Quelles sont tes plus riches contradictions ?
Eh bien premièrement, il y a le fait que je raconte toute ma vie dans mes chansons alors que je suis incapable de parler de mes émotions à mes ami.e.s. Il y a aussi le fait que je dénonce plein de choses dont je n’arrive pas à me défaire moi-même, comme cette dictature de l’apparence : je suis la première à conseiller aux gens de se foutre de l’avis des autres alors que moi, je me mets une pression incroyable sur mon apparence. Un peu moins aujourd’hui, mais avant, j’étais obnubilée par ça. J’ai des années d’anorexie derrière moi, des années à me rabaisser, à me dire que si je ne suis pas belle, je ne vaux rien, alors qu’en même temps, j’encourage quelqu’un d’autre à être soi-même. Je suis pleine de contradictions, et c’est ça qui fait que je suis un être humain, un être imparfait et surtout, j’ai arrêté d’essayer d’être cohérente.
Comment veilles-tu à préserver ton état mental en étant aussi exposée, avec les responsabilités qui vont avec ?

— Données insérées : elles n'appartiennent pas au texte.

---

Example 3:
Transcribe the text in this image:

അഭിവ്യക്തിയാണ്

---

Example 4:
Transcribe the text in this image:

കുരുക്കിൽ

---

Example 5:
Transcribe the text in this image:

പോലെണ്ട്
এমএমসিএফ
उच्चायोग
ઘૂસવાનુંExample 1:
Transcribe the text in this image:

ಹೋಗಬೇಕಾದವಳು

Quand tu es exposé.e, tout le monde attend quelque chose de toi. Peu importe qui est cette personne, un.e ami.e, quelqu’un avec qui j’ai déjà travaillé, même dans l’intimité, on a une attente envers moi. Quand ça concerne uniquement l’entourage, c’est déjà assez intense, mais quand c’est tout le monde, ça devient un peu plus chaud à vivre au quotidien. En ce moment, j’ai une psy qui me suit toutes les semaines. Je ne pourrais pas arrêter de la voir car c’est la seule solution pour être bien, que tu sois connu.e ou non. Parler de ta vie et de tes sentiments à quelqu’un, c’est libérateur. Je ne dirais pas que tout le monde doit faire une thérapie dans sa vie, mais me concernant, c’est obligatoire. Je me sens bien et équilibrée car j’ai une psy et je sais que si je ne vais pas bien, ce n’est pas grave et que j’ai déjà connu pire. Je suis aussi très bien entourée, mes ami.e.s valorisent la santé mentale et on en parle beaucoup entre nous, j’en parle aussi beaucoup avec ma mère et mes proches, ce n’est pas tabou du tout, je me suis entourée de gens avec qui c’est un sujet normal.
Quelles sont les chansons qui t’émeuvent ?

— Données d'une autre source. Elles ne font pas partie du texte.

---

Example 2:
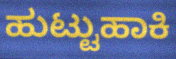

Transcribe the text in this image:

ಹುಟ್ಟುಹಾಕಿ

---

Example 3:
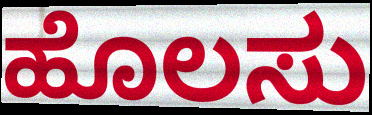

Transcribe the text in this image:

ಹೊಲಸು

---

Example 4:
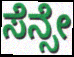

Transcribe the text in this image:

ಸೆನ್ಸೇ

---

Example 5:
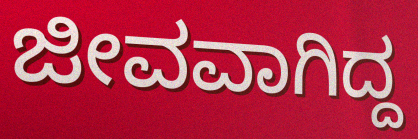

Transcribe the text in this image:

ಜೀವವಾಗಿದ್ದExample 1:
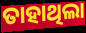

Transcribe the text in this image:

ତାହାଥିଲା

Je me suis pas mal découverte par le biais d’autres chansons. Barbara est l’artiste à laquelle je me suis le plus identifiée, car elle exprime des émotions que je n’arrivais pas à verbaliser – elle parle de tout, de solitude, de chagrin, de nostalgie, de tristesse, d’amour, d’amitié. Je l’ai découverte à 8 ans et jusqu’aujourd’hui, il reste des chansons que je n’ai pas encore écoutées. C’est ce que je fais avec les artistes que j’aime beaucoup, je n’écoute pas toute leur discographie, je veux continuer de les découvrir. Ce qui est cool dans la musique et dans l’art en général, c’est que tu ne sais jamais qui va voir ou écouter ce que tu fais mais cette personne peut le partager à l’infini et à n’importe quelle époque. Pas besoin de réseaux sociaux ou que sais-je, tu peux exister par la transmission et c’est incroyable. Par exemple, Barbara, ce n’est pas du tout de ma génération et pourtant, c’est mon artiste préférée. La musique et l’art, ça résonne avec des endroits dans ton être qui sont cachés ou dont tu ne connais pas encore l’existence, et c’est pour cela que c’est si intense. Il y a des artistes qui prononcent des mots que tu n’aurais jamais osé dire ou penser, qui mettent un doigt sur ce que tu ressens, c’est magique.